Sunday, 22 February 2026

Spooky Action at a Distance

I have recently been attempting to understand “spooky action at a distance.” This was Einstein’s irritated phrase for quantum entanglement, in which two particles appear to remain mysteriously correlated no matter how far apart they are. It sounds dramatic. It is dramatic. It is also, apparently, experimentally verified and mathematically unavoidable.


I have read about Bell’s theorem. I have read about measurement axes. I have read about probability amplitudes that must be squared before they become probabilities, which feels faintly indecent. I have read about hidden variables that cannot be local and local variables that cannot be hidden. At some point, I found myself muttering “statistics, shmatistics” at the laptop.
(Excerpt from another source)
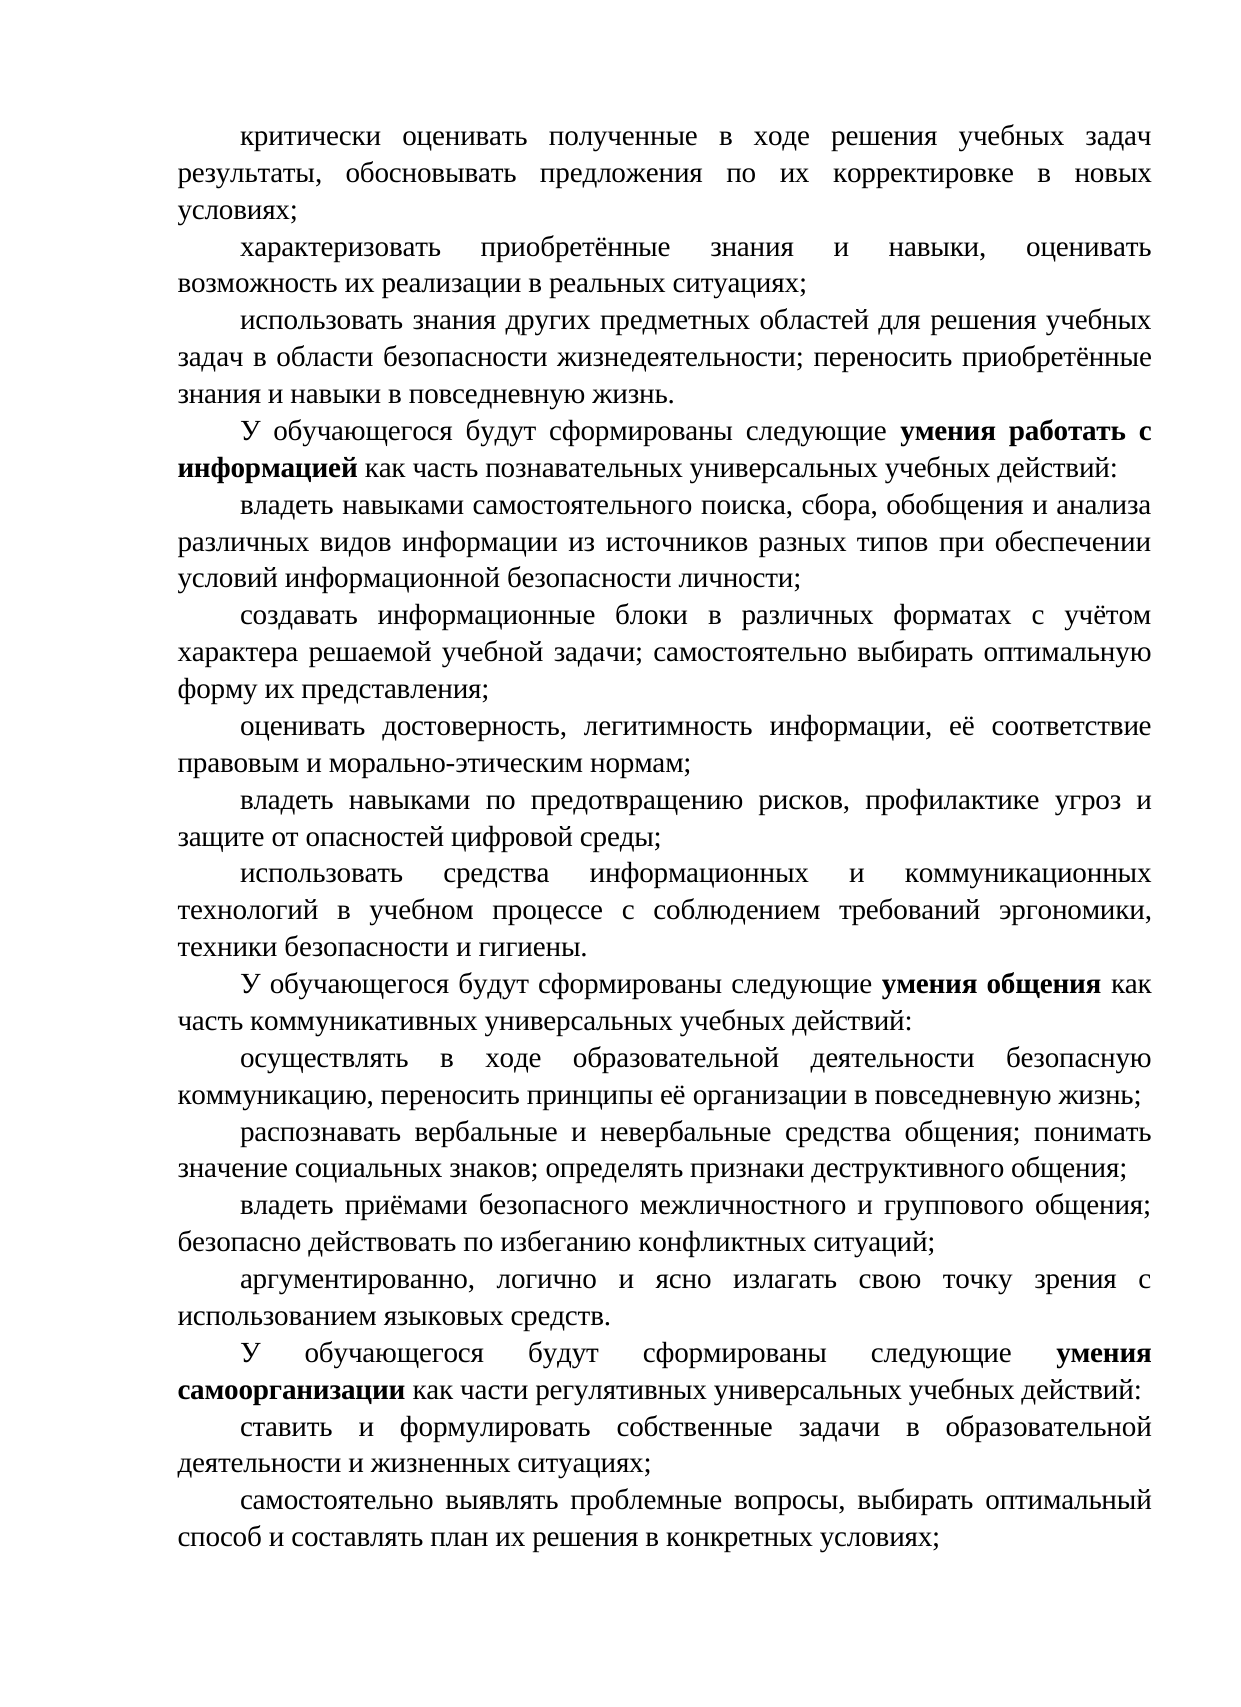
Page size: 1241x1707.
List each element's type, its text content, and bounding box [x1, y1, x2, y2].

Logic suggests the whole thing is not as problematic as advertised. If two particles are created together and must conserve spin, why not assume that from the start one is simply the opposite of the other? Symmetry maintained, books balanced, distance irrelevant. The particles separate, each carrying its assigned role. No drama. No metaphysics. Just tidy accounting.

The physicists, however, insist that this perfectly sensible picture will not survive contact with rotated measurement axes and large data sets. There is, apparently, no pre-written answer sheet listing what each particle would do if measured in every possible direction. Classical intuition would very much like there to be. Quantum mechanics politely declines.

Apparently the failure is not of statistics, but of classical statistics. Which is the sort of sentence that makes you put the kettle on.

And then it happened.

While I was deep in Hilbert space, wondering whether locality or realism was the sacrificial lamb, I noticed movement in the herb bed.

Spooky.

Spooky is one of the neighbourhood cats.

He was not in the garden. Then he was. I did not observe his arrival. No trajectory. No intermediate states. One moment absence, the next moment presence. A full collapse of the feline probability waveform.

I stepped outside. He vanished. I returned indoors. The rosemary was disturbed again. Non-local. Quite clearly non-local.

This is what the physicists are up against. They worry about entangled electrons separated by kilometres. I worry about a cat entangled with three gardens, two compost bins and a suspiciously shredded cushion on our patio furniture.

Unlike electrons, Spooky definitely carries hidden variables. If measured along the axis of food, he is always spin up. If measured along the axis of obedience, he is catastrophically spin down. No statistics required.

The physicists can keep their Bell inequalities. I will settle for a functioning fence.